* Saved entries *

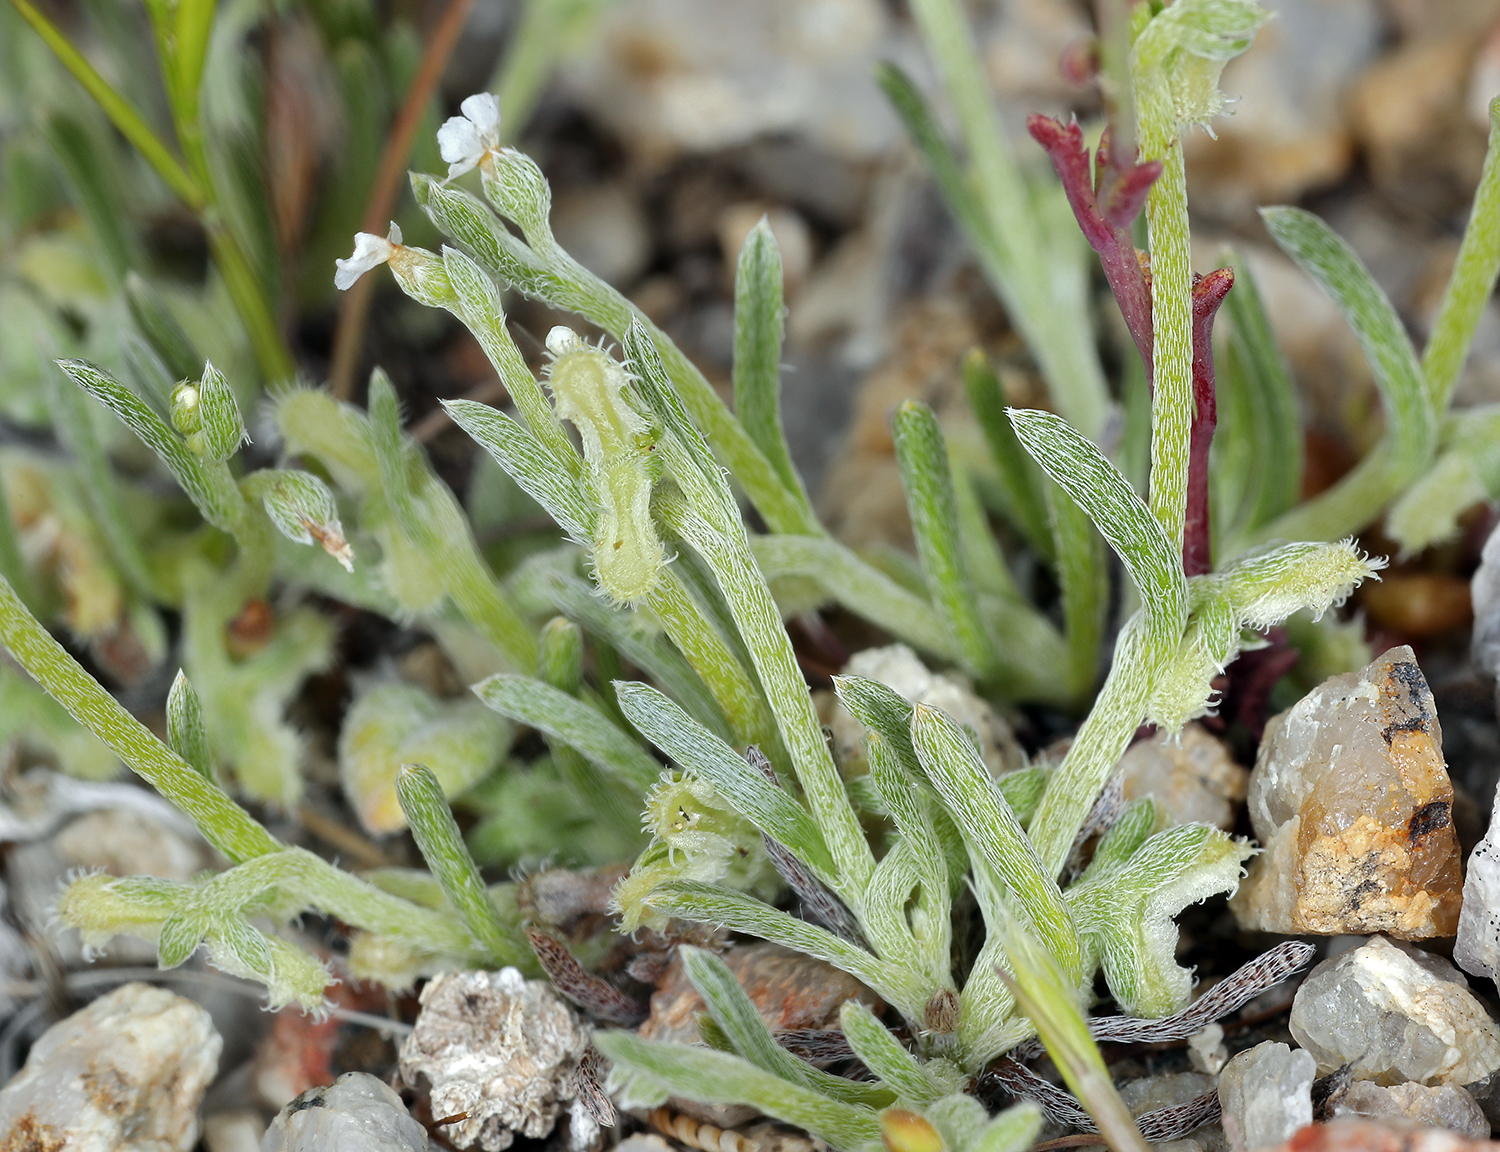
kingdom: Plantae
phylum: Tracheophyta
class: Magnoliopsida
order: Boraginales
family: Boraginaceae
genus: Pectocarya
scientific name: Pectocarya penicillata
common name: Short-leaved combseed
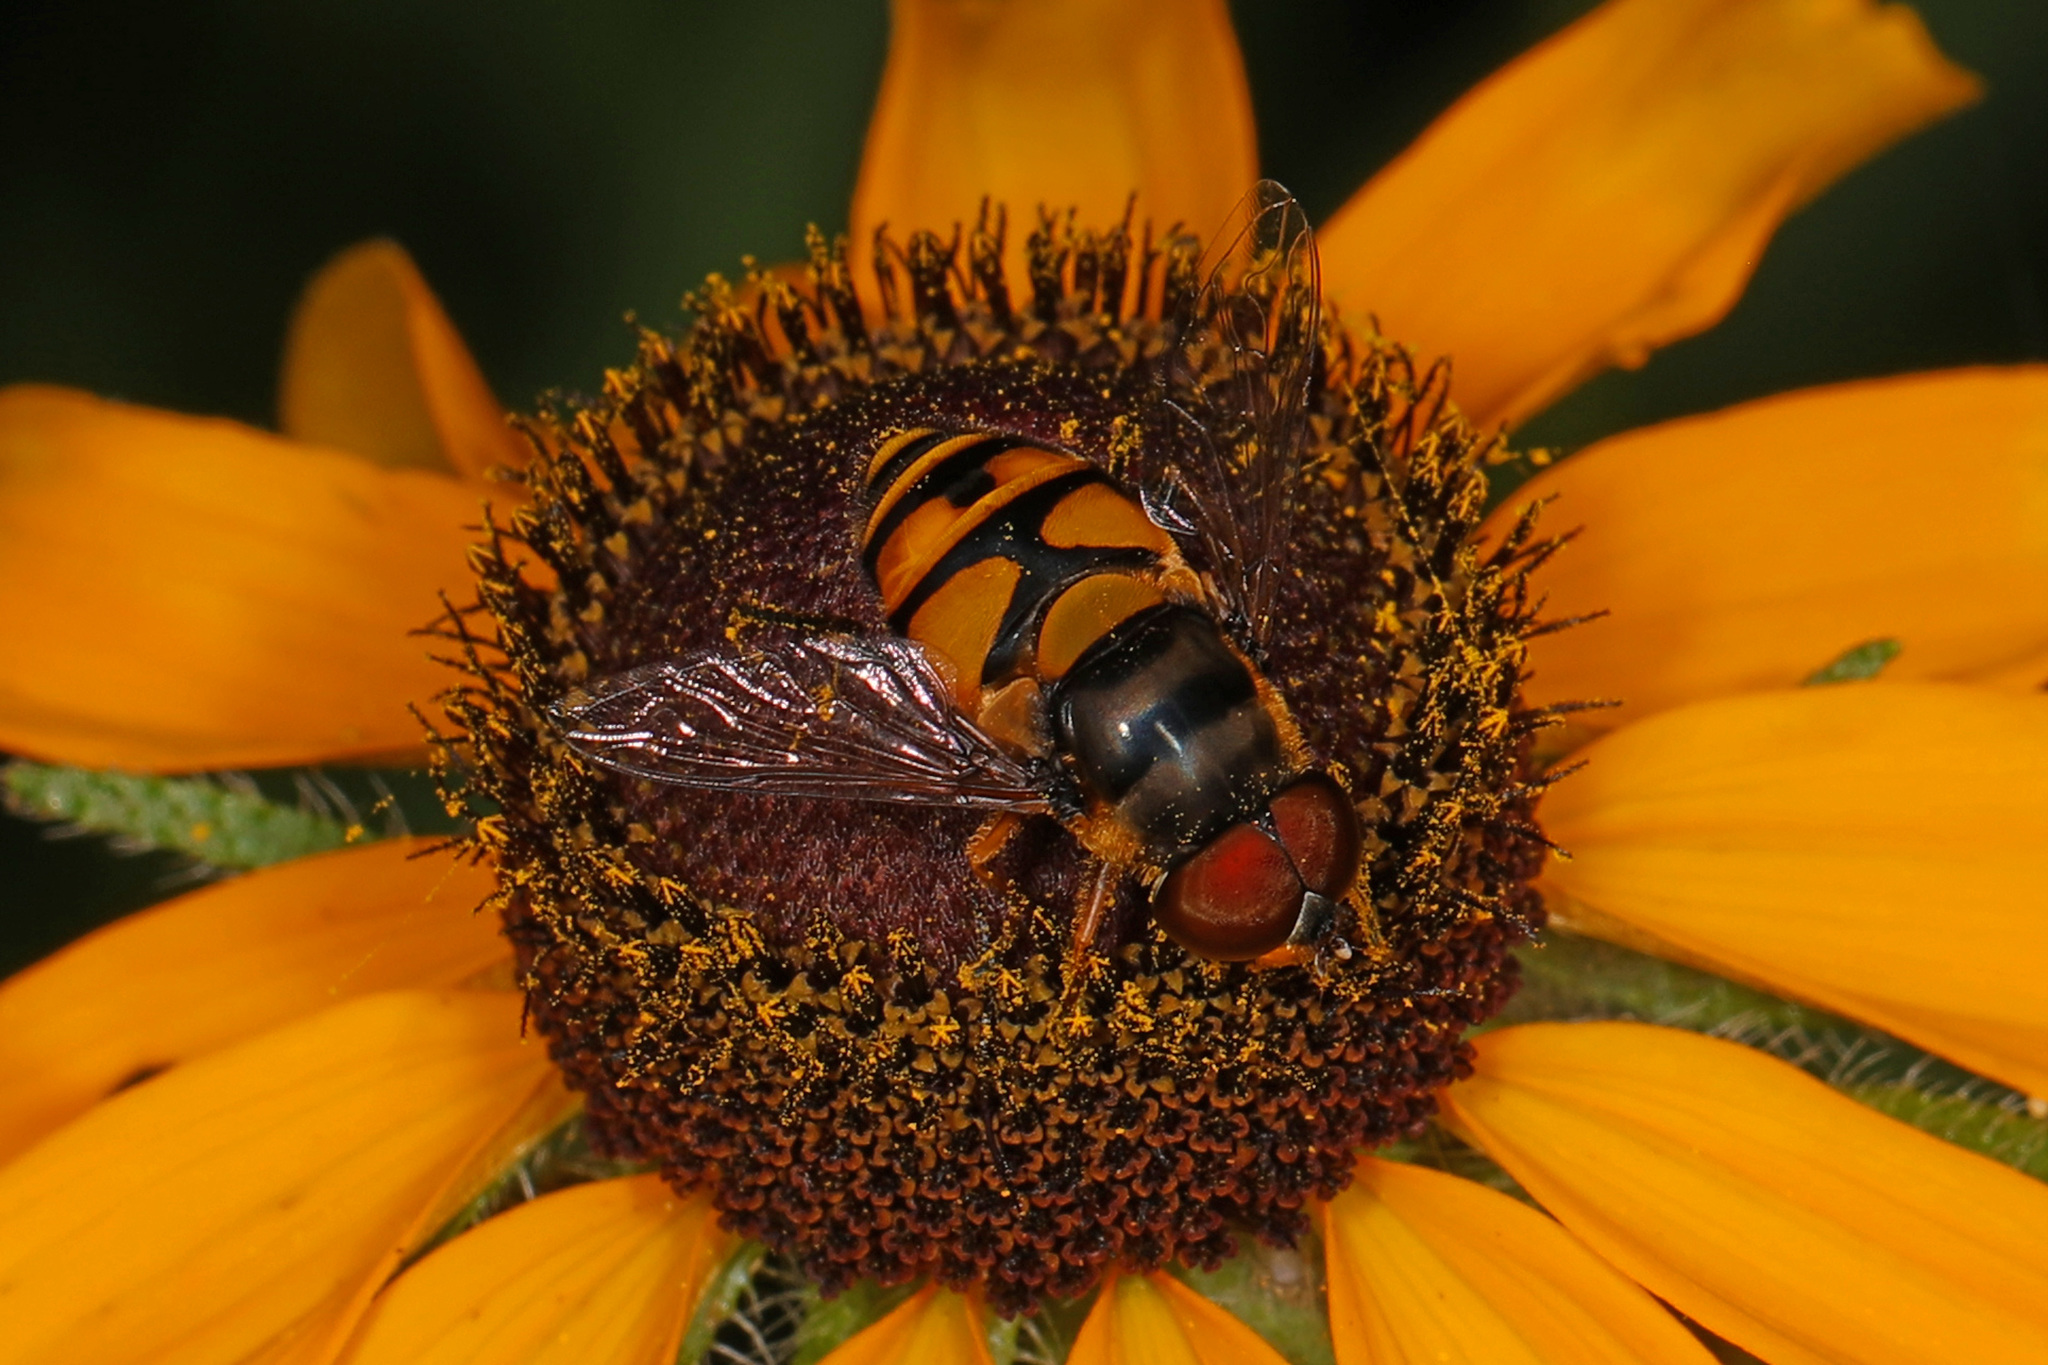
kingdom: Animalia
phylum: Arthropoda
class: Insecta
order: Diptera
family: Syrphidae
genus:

* Short exercise *
Rewrite the lines of all the saved entries above as a single numbered list, omitting any blank lines. Leave the pictures out of the list.

* Written reply *
1. kingdom: Plantae
2. phylum: Tracheophyta
3. class: Magnoliopsida
4. order: Boraginales
5. family: Boraginaceae
6. genus: Pectocarya
7. scientific name: Pectocarya penicillata
8. common name: Short-leaved combseed
9. kingdom: Animalia
10. phylum: Arthropoda
11. class: Insecta
12. order: Diptera
13. family: Syrphidae
14. genus:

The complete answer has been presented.